* ПРИВЕДЁННЫЙ ТЕКСТ:
Революции 1917 года в России как серия заговоров - Коллектив авторов -- История
В прессе поднимается вакханалия, которая завершается физическим устранением Распутина. Век спустя британские историки и кинематографисты (в частности, в историко-документальной ленте «Кто убил Распутина?») назовут имя Освальда Рейнера, близкого знакомого выпускника Оксфорда Феликса Юсупова, непосредственно участвовавшего в убийстве по инструкции директора Секретного бюро разведки Мэнсфилда Смита-Камминга.
Император остался без экзотического, иррационального, но неангажированного и чуткого на опасность советника. Фактически и государем, и Николаем Николаевичем манипулирует ложа мартинистов, а новые кадры для Временного правительства готовит ложа «Великий Восток». Элита дробится и раскалывается – во дворцах и в кабинетах – до такой степени, что говорить о двух сторонах борьбы невозможно: сторон множество. Но посольства Великобритании и США держат руку на пульсе, как видно даже по осторожным мемуарам Брюса Локкарта. Его агент Сидней Рейли контактирует и с штаб-квартирой Эдварда Хауса, и с Вениамином Свердловым, и с оружейным магнатом Базилем Захаровым, партнером которого является Парвус. Предопределен и первый, и второй, «запасной» состав Временного правительства.

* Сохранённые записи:

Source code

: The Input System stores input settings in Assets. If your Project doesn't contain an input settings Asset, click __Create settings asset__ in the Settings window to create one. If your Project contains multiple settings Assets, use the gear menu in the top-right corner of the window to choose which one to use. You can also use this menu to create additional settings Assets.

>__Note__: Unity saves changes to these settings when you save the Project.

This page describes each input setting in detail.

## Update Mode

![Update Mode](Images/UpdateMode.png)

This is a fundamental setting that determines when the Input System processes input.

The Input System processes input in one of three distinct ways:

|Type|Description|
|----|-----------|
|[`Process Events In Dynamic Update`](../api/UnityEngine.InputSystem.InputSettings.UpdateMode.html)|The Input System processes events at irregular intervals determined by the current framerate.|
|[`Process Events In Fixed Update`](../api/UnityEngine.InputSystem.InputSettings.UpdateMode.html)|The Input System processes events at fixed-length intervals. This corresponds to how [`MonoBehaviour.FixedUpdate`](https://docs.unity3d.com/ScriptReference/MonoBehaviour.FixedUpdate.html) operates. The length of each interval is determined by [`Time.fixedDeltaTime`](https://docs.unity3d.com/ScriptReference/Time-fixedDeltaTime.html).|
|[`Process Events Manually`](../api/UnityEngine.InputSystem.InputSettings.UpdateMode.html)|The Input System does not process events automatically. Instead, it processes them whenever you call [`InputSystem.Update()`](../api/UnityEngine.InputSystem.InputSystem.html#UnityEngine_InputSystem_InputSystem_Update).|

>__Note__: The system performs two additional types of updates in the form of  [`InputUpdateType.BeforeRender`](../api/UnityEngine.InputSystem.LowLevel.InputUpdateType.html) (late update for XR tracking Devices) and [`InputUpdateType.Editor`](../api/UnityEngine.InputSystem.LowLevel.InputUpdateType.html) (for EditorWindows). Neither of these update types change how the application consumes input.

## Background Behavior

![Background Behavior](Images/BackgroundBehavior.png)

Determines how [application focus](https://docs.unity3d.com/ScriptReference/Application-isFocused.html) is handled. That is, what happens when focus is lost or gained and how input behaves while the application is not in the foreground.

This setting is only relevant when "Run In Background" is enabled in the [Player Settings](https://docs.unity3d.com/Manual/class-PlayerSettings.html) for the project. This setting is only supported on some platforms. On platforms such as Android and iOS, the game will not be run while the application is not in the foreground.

* ЗАДАНИЯ К ВЫПОЛНЕНИЮ:
[a] Ответьте на вопросы по тексту о революциях 1917 года:
(i) По чьей инструкции, согласно британским историкам, действовал Освальд Рейнер?
(ii) Какая ложа готовит новые кадры для Временного правительства?
(iii) Чьим агентом назван Сидней Рейли?
[b] Выпишите из текста о революциях 1917 года фрагмент, который открывается словами «Революции 1917 года» и завершается словами «разведки Мэнсфилда Смита-Камминга.».
[c] Напишите продолжение текста о революциях 1917 года, начиная сразу после его последнего предложения.

* ОТВЕТЫ ПО ПОРЯДКУ:
[a]
(i) По инструкции директора Секретного бюро разведки Мэнсфилда Смита-Камминга.
(ii) Ложа «Великий Восток».
(iii) Брюса Локкарта.

[b]
Революции 1917 года в России как серия заговоров - Коллектив авторов -- История
В прессе поднимается вакханалия, которая завершается физическим устранением Распутина. Век спустя британские историки и кинематографисты (в частности, в историко-документальной ленте «Кто убил Распутина?») назовут имя Освальда Рейнера, близкого знакомого выпускника Оксфорда Феликса Юсупова, непосредственно участвовавшего в убийстве по инструкции директора Секретного бюро разведки Мэнсфилда Смита-Камминга.

[c]
Они просчитают, однако, не все. Им не удастся просчитать подготовку Брестского мира. После заключения этого договора Германия развернет мощное наступление, а те планы, которые обсуждали в Париже лорд Сесиль и маршал Фош, сгорят синим пламенем. После чего самоуправленцы-эсеры, в их числе ветеран «Народной воли» Марк Натансон, попытаются устроить путч. Существует и второй сценарий, где задействован Рейли. Избавиться от руководства большевиков вдруг захочется и «германскому шпиону» Парвусу, но он не получит поддержки в Берлине.
Первый акт гражданской войны – не немецкое наступление, а английский десант в Мурманске. Брестский договор будет дезавуирован Рапалльским, зато Финляндия так и перестанет быть частью Великой России. Когда утихнут бои, на карте мира останется почти та же великая Россия, только без Польши и Финляндии – двух территорий, с которыми «работали» в Лондоне в течение предшествующих ста лет.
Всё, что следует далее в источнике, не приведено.